The University's Easter Vacation is just coming to an end, and things are returning to normal after the week-long international festival of repository vitality that was OR2008. I've still got to sort out the financials and finalise the web site, but I've been spending most of time on the conference repository (http://pubs.or08.ecs.soton.ac.uk/) in the last week.
The thing that no-one tells you about repositories is that they are a lot like children. They end up being wonderfully satisfying, but they take an awful lot out of you and they go through phases of being messy and uncontrollable. This has dawned on me over the last few weeks in dealing with the OR08 repository, which is just emerging into the phase where I'm feeling really proud of it. It started off only a few days before the conference, when I realised that it was going to be easier to put all the presentations into a repository than manage them all on a website. The last conference I ran (WWW2006) we put all the presentations in a directory on a webserver and generated all the pages and links from a flatfile database using php.

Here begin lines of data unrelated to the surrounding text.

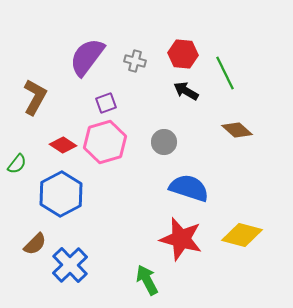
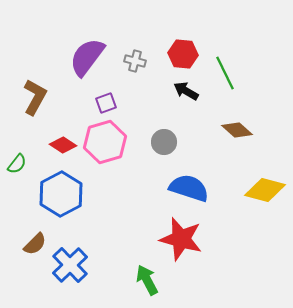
yellow diamond: moved 23 px right, 45 px up
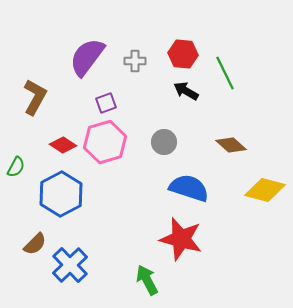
gray cross: rotated 15 degrees counterclockwise
brown diamond: moved 6 px left, 15 px down
green semicircle: moved 1 px left, 3 px down; rotated 10 degrees counterclockwise
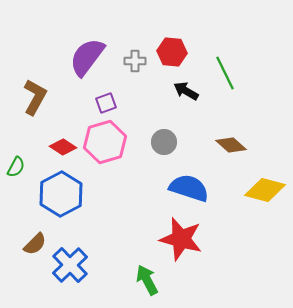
red hexagon: moved 11 px left, 2 px up
red diamond: moved 2 px down
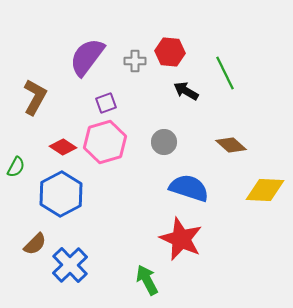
red hexagon: moved 2 px left
yellow diamond: rotated 12 degrees counterclockwise
red star: rotated 9 degrees clockwise
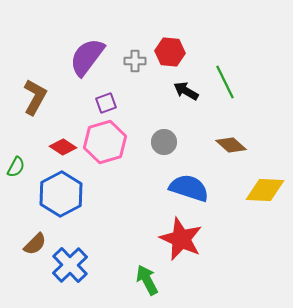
green line: moved 9 px down
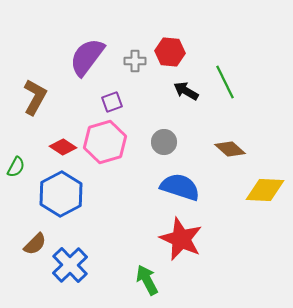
purple square: moved 6 px right, 1 px up
brown diamond: moved 1 px left, 4 px down
blue semicircle: moved 9 px left, 1 px up
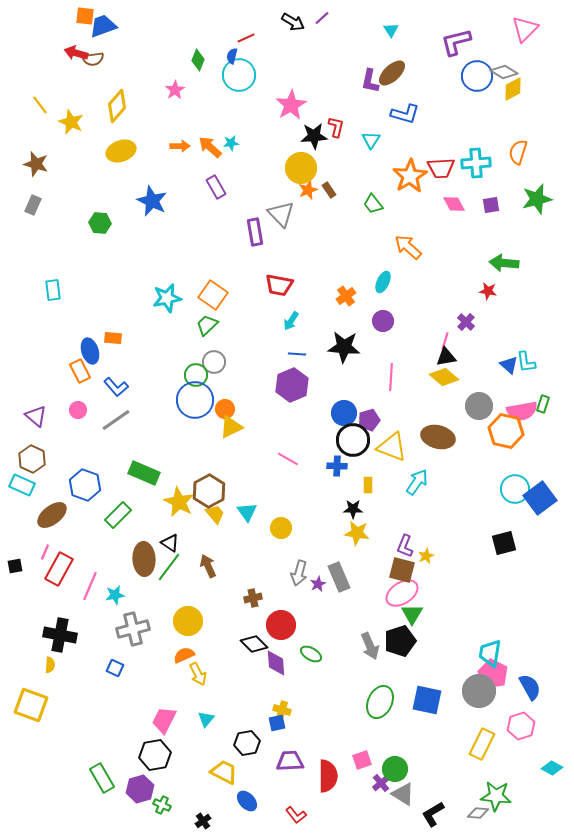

I didn't seriously consider using a repository for this conference for a couple of reasons (a) politics - choosing a specific repository platform (like EPrints) didn't seem very much in keeping with the non-partisan nature of the conference series and (b) policy - I have no perpetual mandate for launching a repository for the conference series, and making one for the single event seems a bit profligate given the rhetoric of persistence that repositories are couched in. In the end practicality won out over politics and policy, because repositories have moved on so much in the last couple of years that they have become genuinely useful tools for large-scale information acquisition, processing and dissemination for the web. Sure, if you have a small workshop with a dozen papers to publicise just bung up a website, but with 30 papers+presentations and 50 posters+artwork and user groups providing another 40 presentations (plus a couple of BOFs), a repository becomes an invaluable infrastructure for collecting and displaying material.
I touch on this dichotomy in my own paper at the conference (End-of-Life Scenarios for Virtual Organisation's Repositories) which is all about balancing the immediate usefulness of a repository with the responsibility for sustaining it into the future. In some ways it's an argument not about repositories in particular, but about web resources in general. And perhaps the analogy with children is apt once more - there's a certain excitement in making them, but then someone has to stick around and pay the bills.